* _WORK INSTRUCTION_:
Scan the lines below for the string "certain". Reply with how many match, and no other words.

* _Dataset entries_:
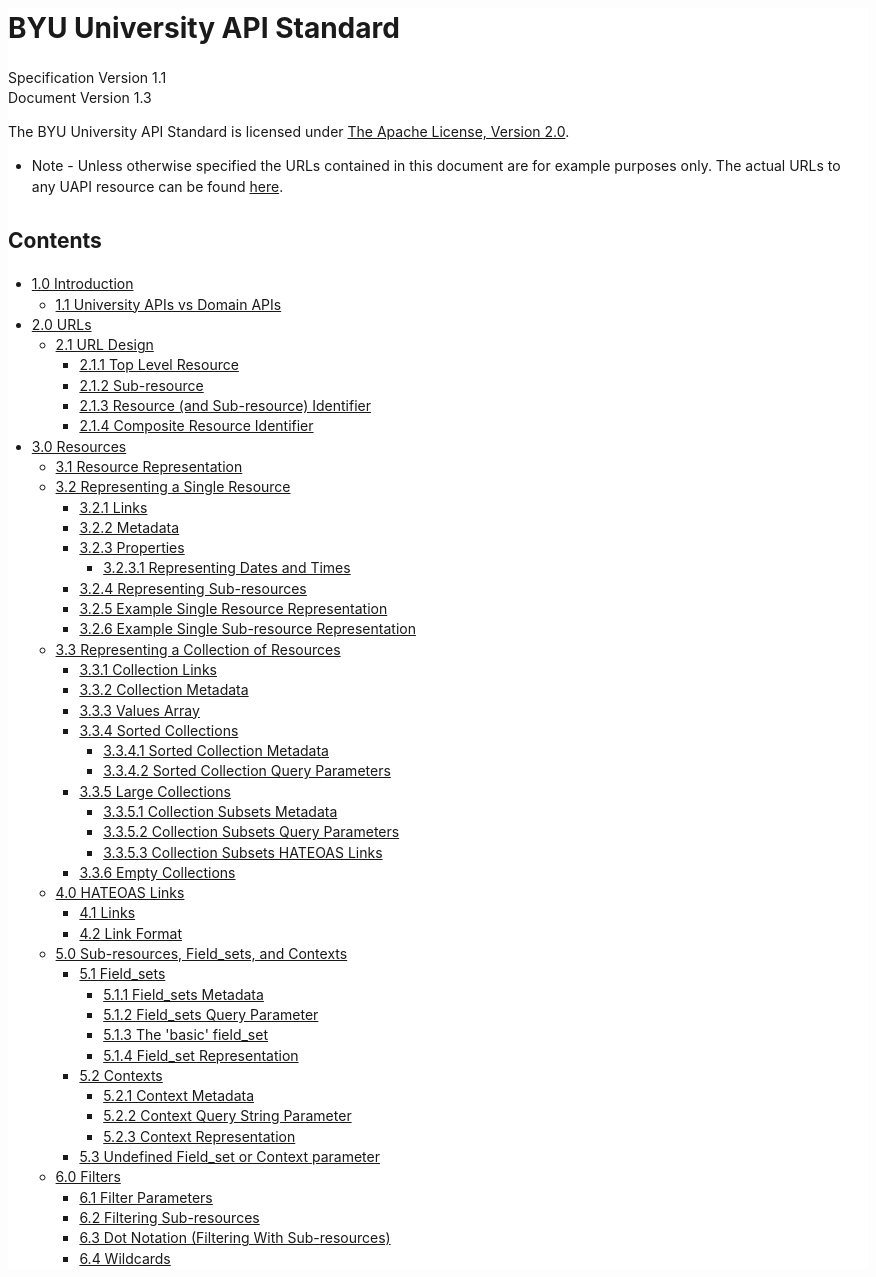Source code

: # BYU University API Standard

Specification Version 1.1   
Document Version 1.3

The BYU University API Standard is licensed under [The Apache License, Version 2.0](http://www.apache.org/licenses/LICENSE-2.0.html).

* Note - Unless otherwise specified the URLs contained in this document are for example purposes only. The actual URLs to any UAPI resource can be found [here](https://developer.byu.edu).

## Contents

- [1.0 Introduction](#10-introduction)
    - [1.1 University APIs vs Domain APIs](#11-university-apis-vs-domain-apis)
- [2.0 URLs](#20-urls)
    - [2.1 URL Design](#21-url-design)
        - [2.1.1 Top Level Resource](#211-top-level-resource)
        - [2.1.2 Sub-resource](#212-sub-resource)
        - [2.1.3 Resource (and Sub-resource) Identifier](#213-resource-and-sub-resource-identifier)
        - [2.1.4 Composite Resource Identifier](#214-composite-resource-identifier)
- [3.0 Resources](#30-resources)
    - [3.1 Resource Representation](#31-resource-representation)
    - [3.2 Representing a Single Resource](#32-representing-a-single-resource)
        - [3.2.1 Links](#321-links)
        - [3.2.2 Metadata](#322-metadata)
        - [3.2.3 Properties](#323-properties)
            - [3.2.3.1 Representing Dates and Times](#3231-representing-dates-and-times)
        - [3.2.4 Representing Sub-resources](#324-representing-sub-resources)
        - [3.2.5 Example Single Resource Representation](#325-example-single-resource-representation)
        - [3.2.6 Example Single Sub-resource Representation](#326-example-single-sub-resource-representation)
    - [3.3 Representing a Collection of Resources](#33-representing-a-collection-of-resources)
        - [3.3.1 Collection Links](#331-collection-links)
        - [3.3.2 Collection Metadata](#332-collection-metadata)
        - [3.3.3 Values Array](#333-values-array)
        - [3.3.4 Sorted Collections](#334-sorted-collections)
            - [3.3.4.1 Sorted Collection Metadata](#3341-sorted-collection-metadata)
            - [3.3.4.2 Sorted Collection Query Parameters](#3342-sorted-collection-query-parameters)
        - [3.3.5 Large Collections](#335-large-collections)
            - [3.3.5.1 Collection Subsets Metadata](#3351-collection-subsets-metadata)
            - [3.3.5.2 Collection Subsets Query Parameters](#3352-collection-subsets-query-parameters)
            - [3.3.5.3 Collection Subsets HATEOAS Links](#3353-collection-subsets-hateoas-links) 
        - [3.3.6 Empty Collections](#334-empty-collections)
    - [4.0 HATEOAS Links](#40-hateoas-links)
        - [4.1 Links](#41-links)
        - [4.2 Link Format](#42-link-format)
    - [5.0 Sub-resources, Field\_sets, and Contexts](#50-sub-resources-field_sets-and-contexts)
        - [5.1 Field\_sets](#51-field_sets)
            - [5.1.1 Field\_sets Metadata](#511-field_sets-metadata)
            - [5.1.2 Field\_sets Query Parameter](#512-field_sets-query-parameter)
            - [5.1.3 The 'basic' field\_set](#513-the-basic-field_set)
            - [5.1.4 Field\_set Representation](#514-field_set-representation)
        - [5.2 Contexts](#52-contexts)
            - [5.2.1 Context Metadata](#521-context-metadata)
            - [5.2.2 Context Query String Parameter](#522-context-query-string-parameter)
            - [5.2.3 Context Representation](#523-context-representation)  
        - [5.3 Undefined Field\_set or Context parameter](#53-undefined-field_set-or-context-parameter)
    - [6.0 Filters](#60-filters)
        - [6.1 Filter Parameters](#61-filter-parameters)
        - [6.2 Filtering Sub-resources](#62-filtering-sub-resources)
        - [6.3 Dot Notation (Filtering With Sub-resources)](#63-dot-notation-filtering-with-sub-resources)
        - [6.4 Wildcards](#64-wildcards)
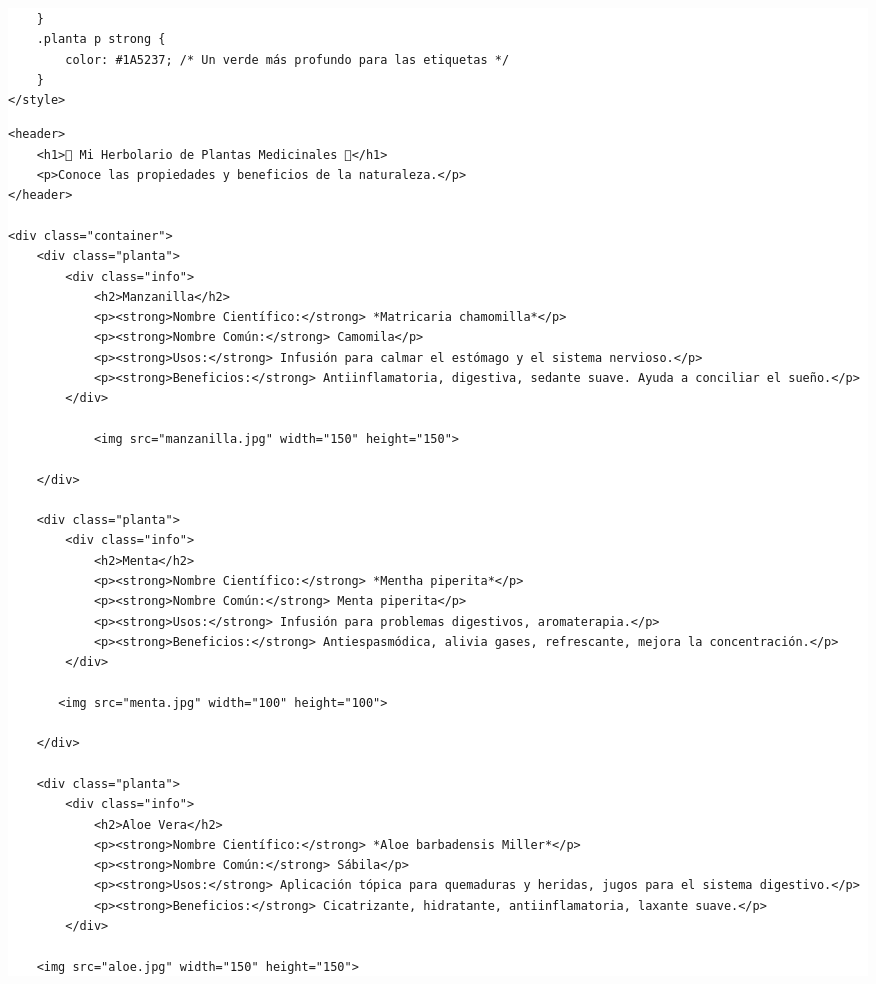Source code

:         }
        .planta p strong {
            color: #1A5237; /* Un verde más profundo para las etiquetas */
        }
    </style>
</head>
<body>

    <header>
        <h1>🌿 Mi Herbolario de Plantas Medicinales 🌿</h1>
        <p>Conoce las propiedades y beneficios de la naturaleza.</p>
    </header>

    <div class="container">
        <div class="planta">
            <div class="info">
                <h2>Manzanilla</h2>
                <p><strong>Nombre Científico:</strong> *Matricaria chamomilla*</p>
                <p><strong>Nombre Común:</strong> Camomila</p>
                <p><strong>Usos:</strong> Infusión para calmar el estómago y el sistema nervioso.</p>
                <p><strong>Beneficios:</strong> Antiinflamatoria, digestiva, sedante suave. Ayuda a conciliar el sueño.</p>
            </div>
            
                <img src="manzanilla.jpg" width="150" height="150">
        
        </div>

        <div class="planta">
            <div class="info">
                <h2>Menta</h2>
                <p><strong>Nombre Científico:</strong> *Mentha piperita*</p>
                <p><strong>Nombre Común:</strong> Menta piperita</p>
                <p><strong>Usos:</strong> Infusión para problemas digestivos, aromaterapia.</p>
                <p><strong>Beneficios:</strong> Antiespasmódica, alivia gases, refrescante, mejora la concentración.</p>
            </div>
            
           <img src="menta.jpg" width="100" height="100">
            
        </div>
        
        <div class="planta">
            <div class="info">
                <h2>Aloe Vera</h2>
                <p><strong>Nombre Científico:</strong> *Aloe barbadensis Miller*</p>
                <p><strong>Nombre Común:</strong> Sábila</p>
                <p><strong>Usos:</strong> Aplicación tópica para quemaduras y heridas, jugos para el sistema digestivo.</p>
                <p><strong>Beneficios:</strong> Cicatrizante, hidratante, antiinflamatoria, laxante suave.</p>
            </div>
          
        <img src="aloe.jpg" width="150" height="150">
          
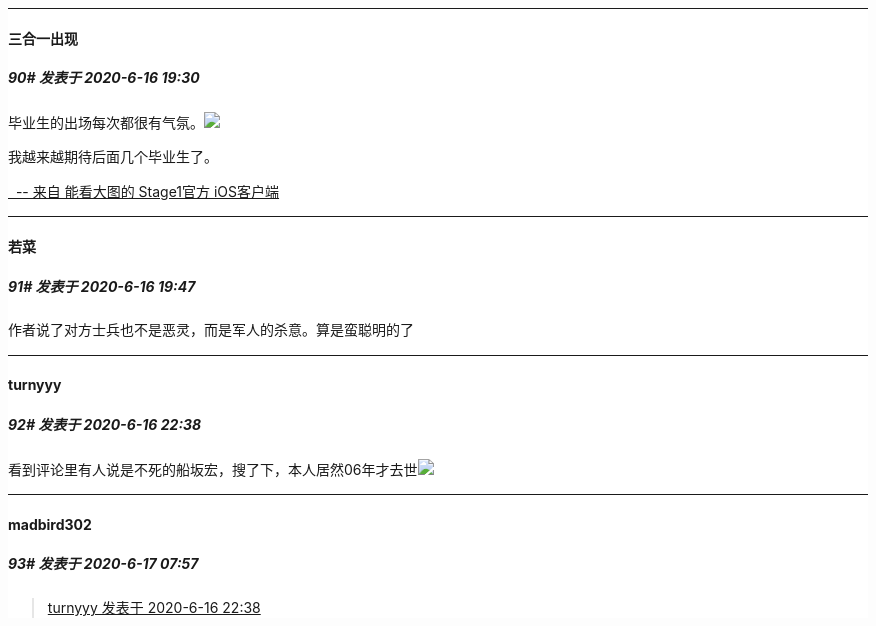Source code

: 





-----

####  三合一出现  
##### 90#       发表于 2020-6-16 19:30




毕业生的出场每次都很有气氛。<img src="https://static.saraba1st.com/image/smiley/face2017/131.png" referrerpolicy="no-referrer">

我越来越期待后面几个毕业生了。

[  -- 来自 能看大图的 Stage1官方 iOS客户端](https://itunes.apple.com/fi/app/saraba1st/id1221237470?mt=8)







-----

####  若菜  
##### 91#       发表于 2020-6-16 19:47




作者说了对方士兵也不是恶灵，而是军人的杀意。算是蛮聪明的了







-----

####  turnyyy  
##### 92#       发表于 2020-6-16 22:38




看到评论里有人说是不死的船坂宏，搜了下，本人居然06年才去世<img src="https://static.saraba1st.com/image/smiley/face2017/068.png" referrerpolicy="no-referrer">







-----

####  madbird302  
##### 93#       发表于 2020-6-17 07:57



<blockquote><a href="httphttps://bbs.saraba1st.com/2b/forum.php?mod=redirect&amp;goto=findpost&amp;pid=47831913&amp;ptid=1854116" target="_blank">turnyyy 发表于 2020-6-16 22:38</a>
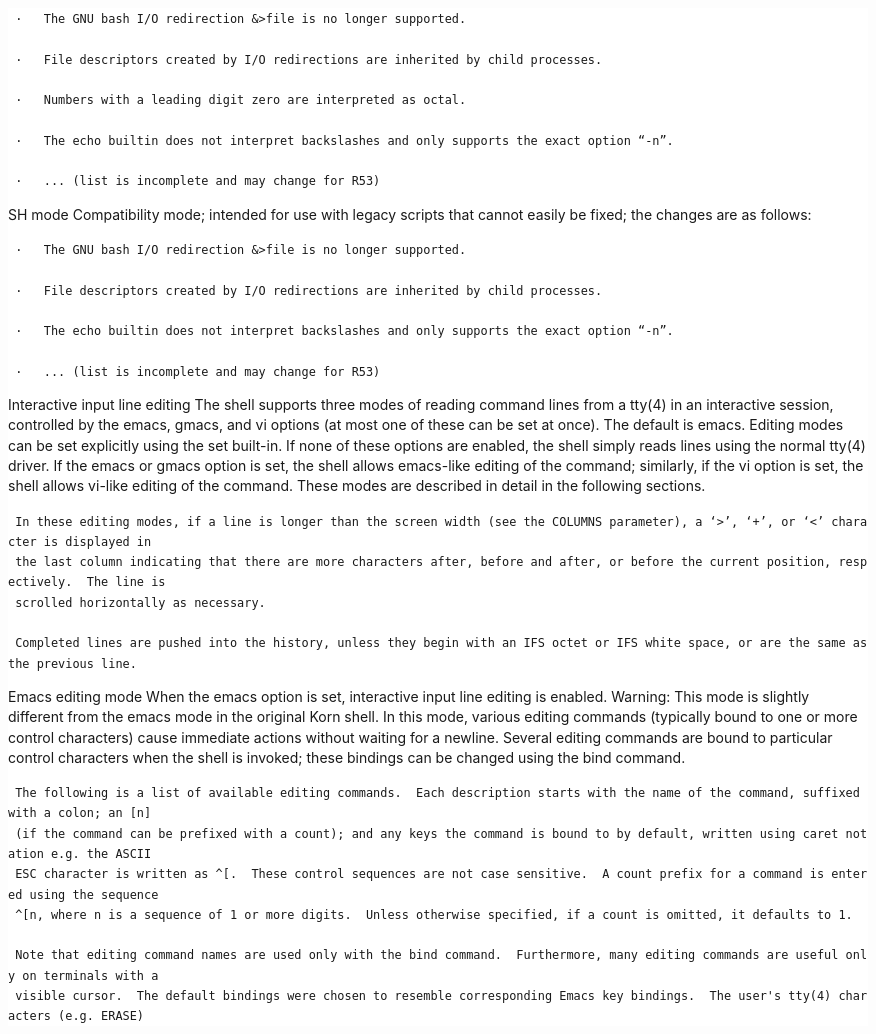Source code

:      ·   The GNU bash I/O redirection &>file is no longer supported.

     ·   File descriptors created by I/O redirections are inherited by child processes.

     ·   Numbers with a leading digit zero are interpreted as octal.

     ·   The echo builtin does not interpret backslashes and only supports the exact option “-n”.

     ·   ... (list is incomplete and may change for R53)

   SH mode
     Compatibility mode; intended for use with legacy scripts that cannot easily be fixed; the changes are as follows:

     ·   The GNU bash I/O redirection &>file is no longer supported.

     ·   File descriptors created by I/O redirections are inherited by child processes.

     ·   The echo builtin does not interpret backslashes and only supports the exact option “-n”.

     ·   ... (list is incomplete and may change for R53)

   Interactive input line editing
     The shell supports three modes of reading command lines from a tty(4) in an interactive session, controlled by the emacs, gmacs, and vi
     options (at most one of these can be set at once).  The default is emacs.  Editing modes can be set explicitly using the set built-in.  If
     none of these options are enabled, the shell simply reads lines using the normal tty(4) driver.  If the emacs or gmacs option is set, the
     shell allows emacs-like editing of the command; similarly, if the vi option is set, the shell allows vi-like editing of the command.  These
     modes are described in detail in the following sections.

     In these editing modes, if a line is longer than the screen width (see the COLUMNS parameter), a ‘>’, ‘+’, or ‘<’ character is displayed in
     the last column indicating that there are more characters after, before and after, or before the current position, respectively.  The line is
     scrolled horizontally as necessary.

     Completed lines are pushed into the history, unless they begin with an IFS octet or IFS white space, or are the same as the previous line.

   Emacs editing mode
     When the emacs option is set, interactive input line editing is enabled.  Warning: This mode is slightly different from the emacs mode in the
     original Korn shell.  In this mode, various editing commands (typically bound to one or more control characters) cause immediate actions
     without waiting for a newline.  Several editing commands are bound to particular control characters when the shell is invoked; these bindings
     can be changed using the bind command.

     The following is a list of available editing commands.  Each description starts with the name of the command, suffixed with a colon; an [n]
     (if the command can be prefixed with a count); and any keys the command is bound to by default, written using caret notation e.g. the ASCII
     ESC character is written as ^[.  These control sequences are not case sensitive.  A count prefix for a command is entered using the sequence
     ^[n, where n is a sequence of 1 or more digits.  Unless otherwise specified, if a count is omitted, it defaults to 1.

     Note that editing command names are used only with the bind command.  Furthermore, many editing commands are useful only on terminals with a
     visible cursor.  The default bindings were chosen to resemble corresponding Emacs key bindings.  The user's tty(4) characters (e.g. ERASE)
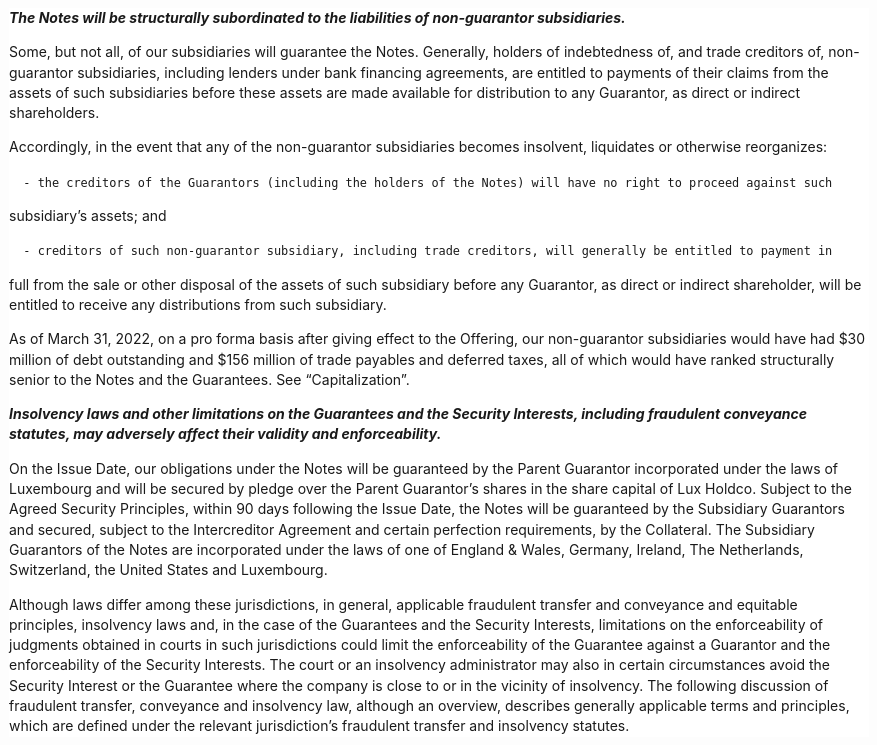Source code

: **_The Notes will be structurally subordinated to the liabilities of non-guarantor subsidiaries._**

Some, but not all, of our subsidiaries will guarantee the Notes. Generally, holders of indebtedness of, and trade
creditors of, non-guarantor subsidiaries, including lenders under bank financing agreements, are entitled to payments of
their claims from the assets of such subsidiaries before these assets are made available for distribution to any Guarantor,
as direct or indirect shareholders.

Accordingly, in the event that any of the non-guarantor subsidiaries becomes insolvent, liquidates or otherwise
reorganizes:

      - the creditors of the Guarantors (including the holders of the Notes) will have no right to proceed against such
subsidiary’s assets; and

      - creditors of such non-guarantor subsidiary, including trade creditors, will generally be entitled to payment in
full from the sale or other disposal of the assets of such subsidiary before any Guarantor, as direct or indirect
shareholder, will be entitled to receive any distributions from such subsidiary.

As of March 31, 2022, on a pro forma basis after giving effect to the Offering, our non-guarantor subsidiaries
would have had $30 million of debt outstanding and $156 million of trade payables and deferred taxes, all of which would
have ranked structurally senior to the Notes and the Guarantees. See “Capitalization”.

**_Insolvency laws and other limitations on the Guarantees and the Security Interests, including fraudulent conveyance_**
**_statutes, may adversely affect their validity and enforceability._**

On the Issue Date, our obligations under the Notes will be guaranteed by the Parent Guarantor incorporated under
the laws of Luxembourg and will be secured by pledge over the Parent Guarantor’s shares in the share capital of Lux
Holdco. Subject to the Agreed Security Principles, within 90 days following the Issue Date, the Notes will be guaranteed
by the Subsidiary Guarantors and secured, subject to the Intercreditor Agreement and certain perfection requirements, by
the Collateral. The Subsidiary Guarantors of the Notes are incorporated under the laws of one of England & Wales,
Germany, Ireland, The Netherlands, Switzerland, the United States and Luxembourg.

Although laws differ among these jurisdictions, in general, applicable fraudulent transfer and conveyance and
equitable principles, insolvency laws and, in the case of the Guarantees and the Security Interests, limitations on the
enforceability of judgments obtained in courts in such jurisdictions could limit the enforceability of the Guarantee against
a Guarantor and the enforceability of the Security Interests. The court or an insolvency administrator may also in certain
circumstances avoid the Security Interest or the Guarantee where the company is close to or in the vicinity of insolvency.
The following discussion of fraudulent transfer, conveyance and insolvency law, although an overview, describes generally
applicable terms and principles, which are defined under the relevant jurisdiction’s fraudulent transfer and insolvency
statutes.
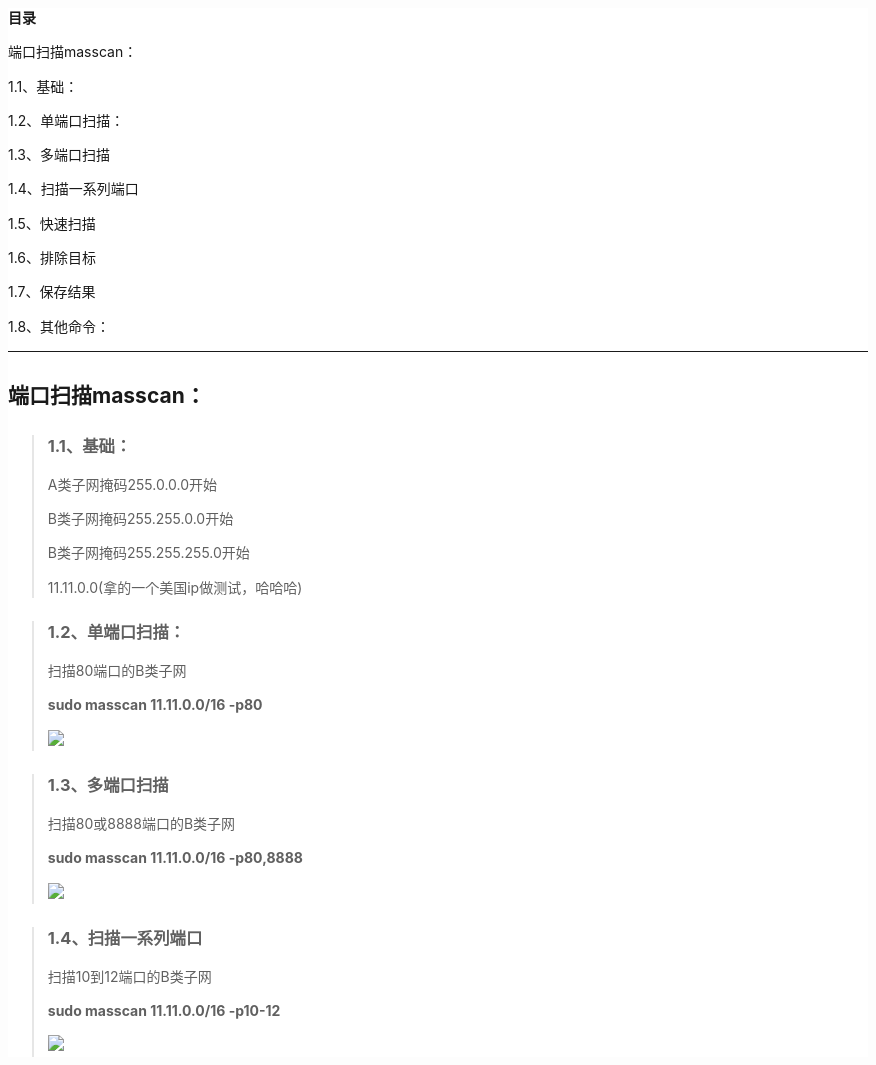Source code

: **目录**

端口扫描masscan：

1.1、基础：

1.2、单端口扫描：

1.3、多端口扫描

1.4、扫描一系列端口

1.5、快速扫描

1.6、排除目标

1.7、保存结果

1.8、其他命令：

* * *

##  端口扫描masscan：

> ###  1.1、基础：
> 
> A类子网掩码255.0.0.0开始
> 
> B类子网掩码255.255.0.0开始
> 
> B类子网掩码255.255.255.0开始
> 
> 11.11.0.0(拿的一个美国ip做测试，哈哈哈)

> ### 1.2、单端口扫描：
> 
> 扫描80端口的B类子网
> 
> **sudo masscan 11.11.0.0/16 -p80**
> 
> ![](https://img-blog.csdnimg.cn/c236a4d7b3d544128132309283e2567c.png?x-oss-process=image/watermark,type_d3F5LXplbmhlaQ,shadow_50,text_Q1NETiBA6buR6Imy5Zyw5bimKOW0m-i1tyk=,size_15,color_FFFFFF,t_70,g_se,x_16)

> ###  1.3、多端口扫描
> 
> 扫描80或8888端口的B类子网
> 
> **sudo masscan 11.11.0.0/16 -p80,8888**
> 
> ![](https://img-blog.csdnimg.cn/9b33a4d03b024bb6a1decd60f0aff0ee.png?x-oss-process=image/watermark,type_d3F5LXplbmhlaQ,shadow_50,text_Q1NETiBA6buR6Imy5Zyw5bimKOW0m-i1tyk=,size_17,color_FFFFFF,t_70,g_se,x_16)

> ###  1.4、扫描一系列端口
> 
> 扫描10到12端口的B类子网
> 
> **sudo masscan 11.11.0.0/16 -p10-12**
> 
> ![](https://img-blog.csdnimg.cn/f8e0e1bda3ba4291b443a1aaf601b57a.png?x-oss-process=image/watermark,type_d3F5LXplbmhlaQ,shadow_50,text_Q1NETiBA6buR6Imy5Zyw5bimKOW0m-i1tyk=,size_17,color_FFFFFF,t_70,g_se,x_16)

* _WORKED SOLUTION_:
2